GA is the main active ingredient in gamboge. In Traditional Chinese Medicine, GA is used to treat ulcers, swelling and poisoning (15,16). Previous studies have revealed antitumor effects of GA, including induction of apoptosis, and inhibition of proliferation and pro-neoplastic protein expression (17–20). GA was determined to selectively kill cancer cells without affecting normal hematopoietic cells (21). Previous studies revealed that GA exhibited antitumor effects in colon cancer, however, the underlying mechanism of action remains unclear (22,23). In the present study, GA exhibited antitumor effects by inhibiting cell proliferation, invasion and migration and increasing apoptosis. Furthermore, GA arrested cells in the G1 phase of the cell cycle. At present, 5-Fu is the preferred drug for the clinical treatment of tumors. Therefore, 5-Fu was used as a positive control in the present study.

The PI3K/AKT signaling pathway is activated in the majority of tumors (24,25), which further enhances tumor-associated cell activity, including proliferation, invasion and migration (25). In the current study, GA inhibited the expression of PI3K, AKT and p-AKT in human colon cancer SW620 cells. Furthermore, the ratio of p-AKT to AKT decreased significantly following treatment with GA indicating that inhibition of the AKT-associated signaling may mediate the antitumor activity of GA. P21 is an important protein, which is downstream of AKT, that serves as a suppressor of tumor development (26) and can prevent cells from exiting the G1 phase (27–29). In the current study, following treatment with GA, the protein expression of P21 increased along with a dose-dependent increase in the number of cells in the G1 phase of the cell cycle.

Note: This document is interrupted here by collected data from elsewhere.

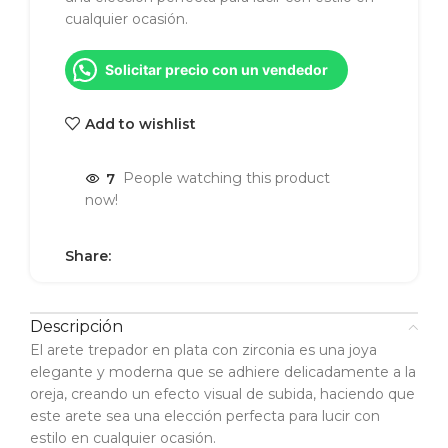
cualquier ocasión.
Solicitar precio con un vendedor
Add to wishlist
7
People watching this product
now!
Share:
Descripción
El arete trepador en plata con zirconia es una joya
elegante y moderna que se adhiere delicadamente a la
oreja, creando un efecto visual de subida, haciendo que
este arete sea una elección perfecta para lucir con
estilo en cualquier ocasión.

Migration of cancer cells from the primary tumor and subsequent invasion through the tissue barrier is key to metastasis (30,31). Extracellular matrix and basement membranes are a natural barrier in the process of tumor infiltration and diffusion, and MMPs that degrade the matrix are important for promoting tumor invasion and metastasis (32,33). Previous studies indicated that MMP-2 and −9 increase cancer cell invasion and migration and are the downstream gene targets in the PI3K/AKT pathway (34,35). The present results suggest that GA suppressed SW620 cell invasion and migration, and regulated the MMP-2 and −9 protein expression via downregulation of the PI3K/AKT signaling pathway. GA appeared to suppress SW620 cancer cell pro-neoplastic and pro-metastatic activities, including proliferation, invasion and migration, by altering the PI3K/AKT/P21 signaling and MMP-2 and −9 activity in vitro.

The current study was limited by the use of a single cell line and lack of in vivo experiments. In future studies, the effects of GA should be investigated in different colon cancer cell lines and in vivo.